The fourth book of Papias's lost Exposition of the Sayings of the Lord contains a tradition about the death of Judas that is different from what we find in both Matt 27:3-10 and Acts 1:18-20. This tradition, preserved in a long version and a short version in Greek catenae (collections of extracts from biblical commentators), states that Judas was punished for his betrayal of Jesus by becoming "inflamed in the flesh"—so large that he could not through narrow streets, his eyes swollen shut, his genitals enlarged and filled with pus and worms. Death came to him "in his own land" and no one can pass through there without holding their nose.

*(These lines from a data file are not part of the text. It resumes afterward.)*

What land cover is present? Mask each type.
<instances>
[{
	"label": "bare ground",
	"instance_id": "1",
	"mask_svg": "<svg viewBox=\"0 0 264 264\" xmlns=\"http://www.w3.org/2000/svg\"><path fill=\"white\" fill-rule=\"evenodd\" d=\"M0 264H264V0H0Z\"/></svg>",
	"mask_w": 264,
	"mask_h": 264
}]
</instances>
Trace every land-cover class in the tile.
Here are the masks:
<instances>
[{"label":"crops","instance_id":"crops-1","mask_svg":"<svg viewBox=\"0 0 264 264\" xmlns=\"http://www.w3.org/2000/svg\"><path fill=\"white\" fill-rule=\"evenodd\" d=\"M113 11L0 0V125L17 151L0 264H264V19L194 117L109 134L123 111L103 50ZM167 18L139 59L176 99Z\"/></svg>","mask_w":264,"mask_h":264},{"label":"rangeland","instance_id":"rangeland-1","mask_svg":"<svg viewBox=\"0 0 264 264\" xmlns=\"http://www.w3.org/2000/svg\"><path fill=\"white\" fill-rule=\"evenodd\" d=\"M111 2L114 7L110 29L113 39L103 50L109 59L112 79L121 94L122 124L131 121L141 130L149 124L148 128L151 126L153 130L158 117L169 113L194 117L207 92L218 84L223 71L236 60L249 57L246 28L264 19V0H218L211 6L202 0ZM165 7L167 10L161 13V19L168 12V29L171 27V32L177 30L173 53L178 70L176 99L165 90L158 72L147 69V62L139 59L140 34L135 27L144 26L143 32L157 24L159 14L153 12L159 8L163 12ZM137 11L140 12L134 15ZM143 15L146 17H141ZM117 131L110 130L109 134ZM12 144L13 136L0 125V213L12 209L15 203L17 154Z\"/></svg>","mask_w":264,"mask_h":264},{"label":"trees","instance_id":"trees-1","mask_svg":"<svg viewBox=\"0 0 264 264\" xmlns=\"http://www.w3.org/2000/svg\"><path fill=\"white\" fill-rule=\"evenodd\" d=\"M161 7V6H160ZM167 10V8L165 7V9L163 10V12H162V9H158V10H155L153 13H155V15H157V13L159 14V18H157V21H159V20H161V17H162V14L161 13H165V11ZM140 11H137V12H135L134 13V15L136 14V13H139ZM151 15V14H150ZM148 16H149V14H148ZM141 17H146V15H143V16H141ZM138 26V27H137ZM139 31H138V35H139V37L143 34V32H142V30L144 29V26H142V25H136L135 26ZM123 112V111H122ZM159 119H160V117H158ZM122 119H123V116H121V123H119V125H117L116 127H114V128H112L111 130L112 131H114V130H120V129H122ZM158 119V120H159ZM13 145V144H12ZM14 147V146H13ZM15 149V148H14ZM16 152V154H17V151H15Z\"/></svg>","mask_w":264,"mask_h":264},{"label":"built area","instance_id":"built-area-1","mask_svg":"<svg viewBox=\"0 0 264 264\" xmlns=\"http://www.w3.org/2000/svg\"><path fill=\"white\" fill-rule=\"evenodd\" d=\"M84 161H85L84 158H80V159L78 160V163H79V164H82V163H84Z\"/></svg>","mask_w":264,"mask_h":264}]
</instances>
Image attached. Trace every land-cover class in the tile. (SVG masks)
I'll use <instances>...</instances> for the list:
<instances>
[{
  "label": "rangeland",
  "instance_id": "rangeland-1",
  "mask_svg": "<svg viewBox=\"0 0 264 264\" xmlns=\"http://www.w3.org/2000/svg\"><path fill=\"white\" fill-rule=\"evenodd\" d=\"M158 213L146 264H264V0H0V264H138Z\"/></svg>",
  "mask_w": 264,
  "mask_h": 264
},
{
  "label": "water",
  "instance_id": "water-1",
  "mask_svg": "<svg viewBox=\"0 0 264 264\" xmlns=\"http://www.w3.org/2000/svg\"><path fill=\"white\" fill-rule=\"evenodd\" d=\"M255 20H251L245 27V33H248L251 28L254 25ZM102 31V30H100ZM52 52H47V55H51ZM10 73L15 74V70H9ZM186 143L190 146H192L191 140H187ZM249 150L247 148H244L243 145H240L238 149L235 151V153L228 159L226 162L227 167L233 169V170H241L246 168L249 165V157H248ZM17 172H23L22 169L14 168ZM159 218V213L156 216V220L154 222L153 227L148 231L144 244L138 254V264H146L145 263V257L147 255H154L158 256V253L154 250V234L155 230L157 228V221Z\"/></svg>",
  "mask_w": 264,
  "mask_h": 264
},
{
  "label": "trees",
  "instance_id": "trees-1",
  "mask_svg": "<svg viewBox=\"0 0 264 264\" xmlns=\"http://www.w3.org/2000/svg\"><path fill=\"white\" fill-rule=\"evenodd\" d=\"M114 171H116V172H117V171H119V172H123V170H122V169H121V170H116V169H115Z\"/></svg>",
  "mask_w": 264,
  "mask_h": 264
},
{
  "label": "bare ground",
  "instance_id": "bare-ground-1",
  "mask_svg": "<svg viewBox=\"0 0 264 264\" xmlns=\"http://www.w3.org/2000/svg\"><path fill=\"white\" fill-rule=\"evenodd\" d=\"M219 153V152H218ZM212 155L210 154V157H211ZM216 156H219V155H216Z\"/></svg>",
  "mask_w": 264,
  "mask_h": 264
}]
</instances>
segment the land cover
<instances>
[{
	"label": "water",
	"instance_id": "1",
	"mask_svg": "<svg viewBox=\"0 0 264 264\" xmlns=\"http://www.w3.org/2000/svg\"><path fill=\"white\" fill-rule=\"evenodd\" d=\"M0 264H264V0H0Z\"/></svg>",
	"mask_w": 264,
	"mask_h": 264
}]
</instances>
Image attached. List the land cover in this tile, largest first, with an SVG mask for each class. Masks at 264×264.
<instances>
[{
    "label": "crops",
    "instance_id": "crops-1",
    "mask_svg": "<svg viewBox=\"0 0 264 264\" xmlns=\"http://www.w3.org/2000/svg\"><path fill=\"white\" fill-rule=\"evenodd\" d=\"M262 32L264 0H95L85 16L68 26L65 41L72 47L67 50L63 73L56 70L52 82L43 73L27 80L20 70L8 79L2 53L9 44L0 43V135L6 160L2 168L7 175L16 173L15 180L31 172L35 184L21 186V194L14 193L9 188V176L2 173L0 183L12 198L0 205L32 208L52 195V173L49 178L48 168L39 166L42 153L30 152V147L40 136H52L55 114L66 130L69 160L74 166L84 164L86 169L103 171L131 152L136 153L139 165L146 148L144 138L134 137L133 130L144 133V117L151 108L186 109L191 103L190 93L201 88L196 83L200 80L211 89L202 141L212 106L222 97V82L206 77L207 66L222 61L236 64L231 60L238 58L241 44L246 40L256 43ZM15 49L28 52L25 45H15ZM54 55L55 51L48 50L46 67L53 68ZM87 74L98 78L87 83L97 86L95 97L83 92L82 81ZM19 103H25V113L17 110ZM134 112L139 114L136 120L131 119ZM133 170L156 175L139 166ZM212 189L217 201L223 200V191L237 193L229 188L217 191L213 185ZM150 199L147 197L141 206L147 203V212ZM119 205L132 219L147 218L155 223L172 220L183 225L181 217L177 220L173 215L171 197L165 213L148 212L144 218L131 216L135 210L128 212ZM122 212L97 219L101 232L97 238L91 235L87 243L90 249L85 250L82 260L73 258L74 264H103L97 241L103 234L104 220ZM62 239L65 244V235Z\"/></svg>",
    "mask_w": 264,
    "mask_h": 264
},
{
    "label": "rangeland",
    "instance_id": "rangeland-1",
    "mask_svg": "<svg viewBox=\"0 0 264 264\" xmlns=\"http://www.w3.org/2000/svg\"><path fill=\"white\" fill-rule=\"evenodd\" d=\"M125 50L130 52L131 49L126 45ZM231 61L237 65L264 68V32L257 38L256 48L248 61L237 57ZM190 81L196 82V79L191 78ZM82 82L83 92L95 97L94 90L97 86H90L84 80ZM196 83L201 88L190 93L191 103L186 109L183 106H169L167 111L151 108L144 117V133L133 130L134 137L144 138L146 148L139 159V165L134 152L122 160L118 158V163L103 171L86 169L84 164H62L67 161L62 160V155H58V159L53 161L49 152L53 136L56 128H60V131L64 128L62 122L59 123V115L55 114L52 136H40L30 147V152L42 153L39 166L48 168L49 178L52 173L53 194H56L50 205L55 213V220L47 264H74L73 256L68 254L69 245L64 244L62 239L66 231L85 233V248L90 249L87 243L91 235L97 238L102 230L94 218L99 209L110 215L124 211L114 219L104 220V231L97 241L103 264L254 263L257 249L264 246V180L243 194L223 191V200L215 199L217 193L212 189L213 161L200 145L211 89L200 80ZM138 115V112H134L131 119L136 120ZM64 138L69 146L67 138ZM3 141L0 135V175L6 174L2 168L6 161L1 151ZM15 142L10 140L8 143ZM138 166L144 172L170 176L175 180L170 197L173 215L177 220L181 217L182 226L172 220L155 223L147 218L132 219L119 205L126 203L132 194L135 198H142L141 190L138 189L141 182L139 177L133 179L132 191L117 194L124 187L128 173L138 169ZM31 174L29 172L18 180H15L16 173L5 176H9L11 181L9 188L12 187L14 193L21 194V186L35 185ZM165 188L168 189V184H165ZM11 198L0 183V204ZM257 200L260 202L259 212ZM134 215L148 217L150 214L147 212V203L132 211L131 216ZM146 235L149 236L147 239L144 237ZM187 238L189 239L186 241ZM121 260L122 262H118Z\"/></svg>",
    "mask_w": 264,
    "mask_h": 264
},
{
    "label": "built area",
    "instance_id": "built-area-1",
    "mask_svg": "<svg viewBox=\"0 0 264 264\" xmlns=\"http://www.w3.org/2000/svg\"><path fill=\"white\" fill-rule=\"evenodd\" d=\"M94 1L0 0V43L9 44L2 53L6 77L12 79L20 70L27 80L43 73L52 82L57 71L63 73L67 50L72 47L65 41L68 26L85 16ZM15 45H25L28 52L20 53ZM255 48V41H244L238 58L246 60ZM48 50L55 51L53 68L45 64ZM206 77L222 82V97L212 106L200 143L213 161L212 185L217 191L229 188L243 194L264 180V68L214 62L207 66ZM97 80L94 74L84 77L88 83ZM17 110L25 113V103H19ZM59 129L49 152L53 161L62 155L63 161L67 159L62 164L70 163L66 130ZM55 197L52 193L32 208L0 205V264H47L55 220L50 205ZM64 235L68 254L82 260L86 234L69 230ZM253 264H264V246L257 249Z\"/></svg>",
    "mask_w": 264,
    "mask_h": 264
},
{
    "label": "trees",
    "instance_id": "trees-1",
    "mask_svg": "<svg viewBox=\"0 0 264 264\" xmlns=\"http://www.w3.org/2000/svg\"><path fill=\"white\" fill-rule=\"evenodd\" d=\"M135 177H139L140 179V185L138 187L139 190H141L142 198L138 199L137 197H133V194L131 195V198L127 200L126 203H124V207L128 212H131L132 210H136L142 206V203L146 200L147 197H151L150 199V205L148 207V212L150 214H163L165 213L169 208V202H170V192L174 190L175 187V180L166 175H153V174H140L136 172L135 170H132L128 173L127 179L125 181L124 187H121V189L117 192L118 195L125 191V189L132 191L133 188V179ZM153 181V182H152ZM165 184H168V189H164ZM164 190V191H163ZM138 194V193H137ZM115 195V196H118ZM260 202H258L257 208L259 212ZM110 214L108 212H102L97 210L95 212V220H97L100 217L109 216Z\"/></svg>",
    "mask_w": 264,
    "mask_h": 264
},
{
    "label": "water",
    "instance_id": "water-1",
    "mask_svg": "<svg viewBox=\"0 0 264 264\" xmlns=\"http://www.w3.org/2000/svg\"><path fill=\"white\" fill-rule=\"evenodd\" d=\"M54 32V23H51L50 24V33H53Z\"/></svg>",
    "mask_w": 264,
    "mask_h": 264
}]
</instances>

Papias's account of the death of Judas, prepared for us by Geoffrey Smith, is one of two contributions in the MNTA collection that derive from non-biblical traditions transmitted by patristic writers. This material blurs the definition of "apocrypha"—does the fact that Papias knows this story make it more valued, perhaps more historical, more "orthodox," than if it were contained in an apocryphal text? A similar situation exists with sayings of Jesus contained in the Apostolic Fathers—the presence of a saying in, say, 1 Clement makes the saying orthodox and many would count it among authentic sayings of Jesus, but at the same time that saying as it is found in the Gospel of Thomas is thus "apocryphal." The Papias account has been brought to wider attention recently in collections of Judas-related texts, but it is never included in Christian apocrypha collections—that is, until now.